Step 5: Consider your answers and list your options. What could you do about the event you’re worried about? What reasonable steps can you take to address and handle the answers to your questions?
Step 6: Decide the steps you need to take to move forward. Keep in mind that action steps don’t have to be dramatic. Further, you might reason that, after looking at the individual components of your worries, you don’t want to take any action now. What matters is that you’ve made a choice based on reason rather than on fear.
Step 7: Act without second-guessing yourself. You’ve decided; now, follow through without worrying about whether it’s right. You can move forward confidently because you have thoroughly considered and reasoned with your anxious thoughts.
This reasoning process can be effective because, in working through it, you pause to fully consider your anxiety. Listening to and questioning your thoughts leads to fresh insights. The more deeply you understand your fears and worries, the better you can handle anxious thoughts. As your anxiety improves, so, too, does your ability to live and think freely.
You Are Competent, Strong, and In Control Despite Anxiety (and 2020)

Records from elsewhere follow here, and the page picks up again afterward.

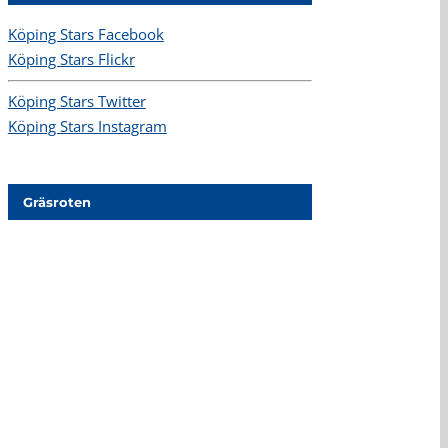
Köping Stars Facebook
Köping Stars Flickr
Köping Stars Twitter
Köping Stars Instagram
Gräsroten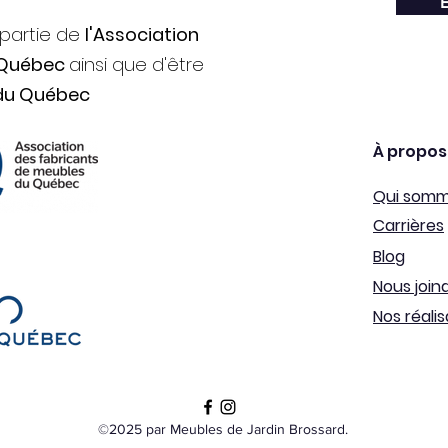
E
 partie de
l'Association
 Québec
ainsi que d'être
du Québec
À propos
Qui som
Carrières
Blog
Nous join
Nos réalis
©2025 par Meubles de Jardin Brossard.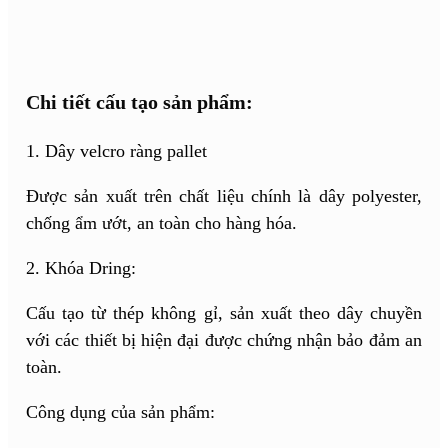
Chi tiết cấu tạo sản phẩm:
1. Dây velcro ràng pallet
Được sản xuất trên chất liệu chính là dây polyester,
chống ẩm ướt, an toàn cho hàng hóa.
2. Khóa Dring:
Cấu tạo từ thép không gỉ, sản xuất theo dây chuyền
với các thiết bị hiện đại được chứng nhận bảo đảm an
toàn.
Công dụng của sản phẩm: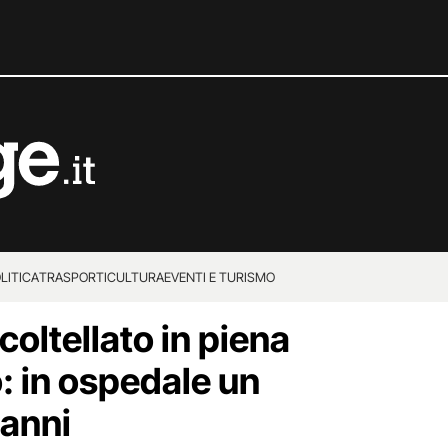
LITICA
TRASPORTI
CULTURA
EVENTI E TURISMO
oltellato in piena
: in ospedale un
 anni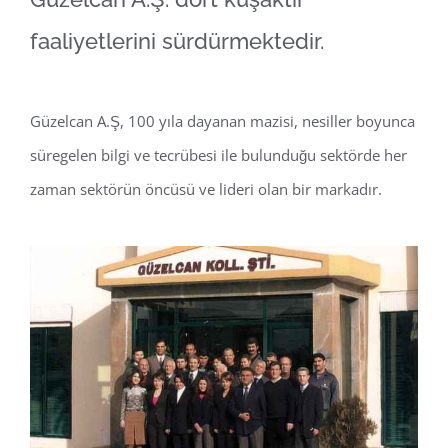
faaliyetlerini sürdürmektedir.
Güzelcan A.Ş, 100 yıla dayanan mazisi, nesiller boyunca
süregelen bilgi ve tecrübesi ile bulunduğu sektörde her
zaman sektörün öncüsü ve lideri olan bir markadır.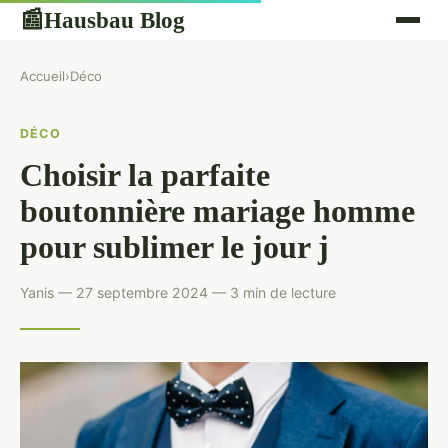
Hausbau Blog
📰
Accueil
›
Déco
DÉCO
Choisir la parfaite
boutonnière mariage homme
pour sublimer le jour j
Yanis — 27 septembre 2024 — 3 min de lecture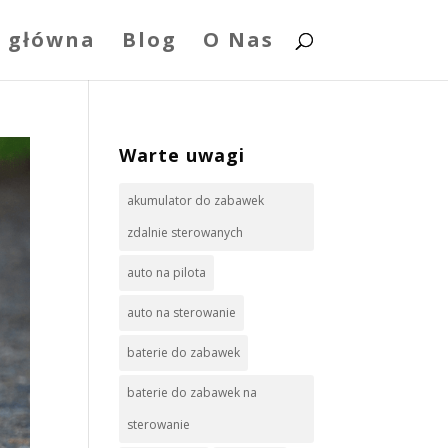
 główna
Blog
O Nas
Warte uwagi
akumulator do zabawek
zdalnie sterowanych
auto na pilota
auto na sterowanie
baterie do zabawek
baterie do zabawek na
sterowanie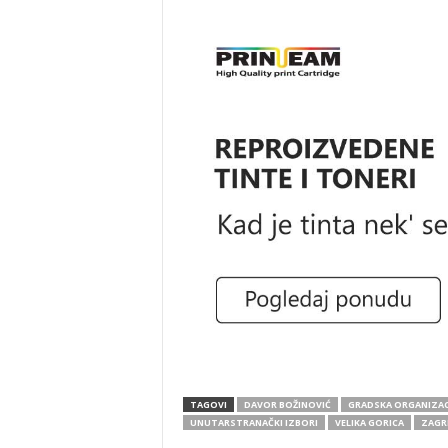
TAGOVI
DAVOR BOŽINOVIĆ
GRADSKA ORGANIZAC
UNUTARSTRANAČKI IZBORI
VELIKA GORICA
ZAGR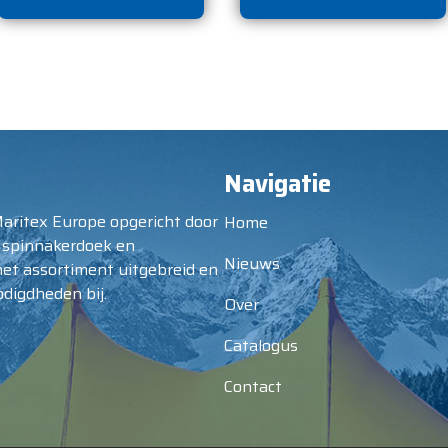
Navigatie
Maritex Europe opgericht door
Home
 spinnakerdoek en
Nieuws
het assortiment uitgebreid en
digdheden bij.
Over
Catalogus
Contact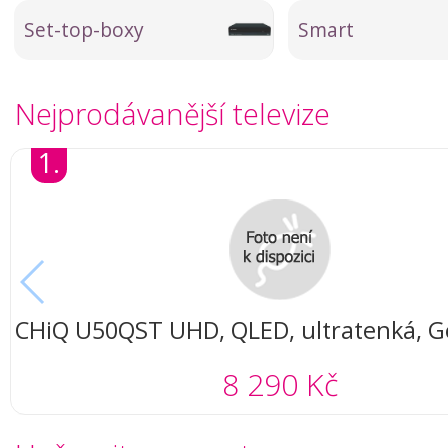
Set-top-boxy
Smart
Nejprodávanější televize
1.
CHiQ U50QST UHD, QLED, ultratenká, G
DLG 120 Hz, Dolby Audio, Frameless, m
8 290 Kč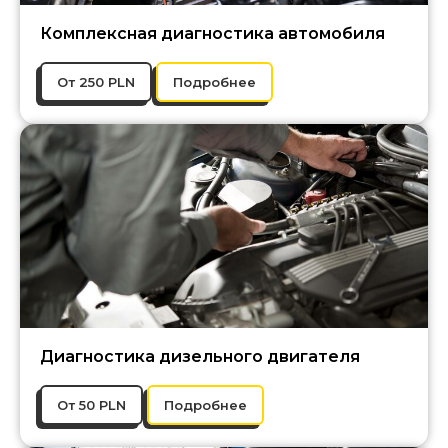
Комплексная диагностика автомобиля
От 250 PLN
Подробнее
Диагностика дизельного двигателя
От 50 PLN
Подробнее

There’s a lot to deal with right now, and so much of it is unknown and out of our control. Despite this, you do have what it takes to create wellbeing and take charge of your life (your thoughts, emotions, actions, and the quality of your situations). All it takes are strategies and tools to boost your belief in yourself. You are competent and in control, and you can create true joy and wellbeing for the rest of 2020 and beyond.